MATERIAL PROVIDED =>
:::::
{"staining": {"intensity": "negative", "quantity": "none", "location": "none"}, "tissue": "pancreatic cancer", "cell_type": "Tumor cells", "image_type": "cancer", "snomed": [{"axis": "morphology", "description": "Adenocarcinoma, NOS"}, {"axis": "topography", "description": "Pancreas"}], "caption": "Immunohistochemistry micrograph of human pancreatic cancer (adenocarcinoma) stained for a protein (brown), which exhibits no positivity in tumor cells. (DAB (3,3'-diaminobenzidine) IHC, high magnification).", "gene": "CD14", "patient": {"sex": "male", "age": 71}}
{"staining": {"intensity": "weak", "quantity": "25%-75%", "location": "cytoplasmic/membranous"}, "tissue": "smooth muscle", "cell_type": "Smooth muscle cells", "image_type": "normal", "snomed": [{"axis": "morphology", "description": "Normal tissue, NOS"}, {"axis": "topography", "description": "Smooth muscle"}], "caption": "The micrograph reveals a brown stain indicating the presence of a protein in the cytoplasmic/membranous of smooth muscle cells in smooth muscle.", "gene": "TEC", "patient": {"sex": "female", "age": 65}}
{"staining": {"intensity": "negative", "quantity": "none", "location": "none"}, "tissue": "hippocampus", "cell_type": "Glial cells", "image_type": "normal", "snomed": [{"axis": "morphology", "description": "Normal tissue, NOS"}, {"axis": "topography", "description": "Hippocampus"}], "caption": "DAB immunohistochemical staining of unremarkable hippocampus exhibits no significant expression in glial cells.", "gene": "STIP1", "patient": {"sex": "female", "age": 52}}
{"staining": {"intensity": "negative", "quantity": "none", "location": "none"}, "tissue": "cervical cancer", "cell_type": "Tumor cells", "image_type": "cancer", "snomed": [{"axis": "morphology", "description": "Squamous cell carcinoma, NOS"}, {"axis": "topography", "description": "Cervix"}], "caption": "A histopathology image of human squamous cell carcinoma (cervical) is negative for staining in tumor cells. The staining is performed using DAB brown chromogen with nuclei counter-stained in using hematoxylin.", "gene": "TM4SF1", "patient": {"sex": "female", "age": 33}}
:::::
WHAT YOU NEED TO DO =>
Write the data out again, verbatim.

RESPONSE TO THIS EXERCISE =>
{"staining": {"intensity": "negative", "quantity": "none", "location": "none"}, "tissue": "pancreatic cancer", "cell_type": "Tumor cells", "image_type": "cancer", "snomed": [{"axis": "morphology", "description": "Adenocarcinoma, NOS"}, {"axis": "topography", "description": "Pancreas"}], "caption": "Immunohistochemistry micrograph of human pancreatic cancer (adenocarcinoma) stained for a protein (brown), which exhibits no positivity in tumor cells. (DAB (3,3'-diaminobenzidine) IHC, high magnification).", "gene": "CD14", "patient": {"sex": "male", "age": 71}}
{"staining": {"intensity": "weak", "quantity": "25%-75%", "location": "cytoplasmic/membranous"}, "tissue": "smooth muscle", "cell_type": "Smooth muscle cells", "image_type": "normal", "snomed": [{"axis": "morphology", "description": "Normal tissue, NOS"}, {"axis": "topography", "description": "Smooth muscle"}], "caption": "The micrograph reveals a brown stain indicating the presence of a protein in the cytoplasmic/membranous of smooth muscle cells in smooth muscle.", "gene": "TEC", "patient": {"sex": "female", "age": 65}}
{"staining": {"intensity": "negative", "quantity": "none", "location": "none"}, "tissue": "hippocampus", "cell_type": "Glial cells", "image_type": "normal", "snomed": [{"axis": "morphology", "description": "Normal tissue, NOS"}, {"axis": "topography", "description": "Hippocampus"}], "caption": "DAB immunohistochemical staining of unremarkable hippocampus exhibits no significant expression in glial cells.", "gene": "STIP1", "patient": {"sex": "female", "age": 52}}
{"staining": {"intensity": "negative", "quantity": "none", "location": "none"}, "tissue": "cervical cancer", "cell_type": "Tumor cells", "image_type": "cancer", "snomed": [{"axis": "morphology", "description": "Squamous cell carcinoma, NOS"}, {"axis": "topography", "description": "Cervix"}], "caption": "A histopathology image of human squamous cell carcinoma (cervical) is negative for staining in tumor cells. The staining is performed using DAB brown chromogen with nuclei counter-stained in using hematoxylin.", "gene": "TM4SF1", "patient": {"sex": "female", "age": 33}}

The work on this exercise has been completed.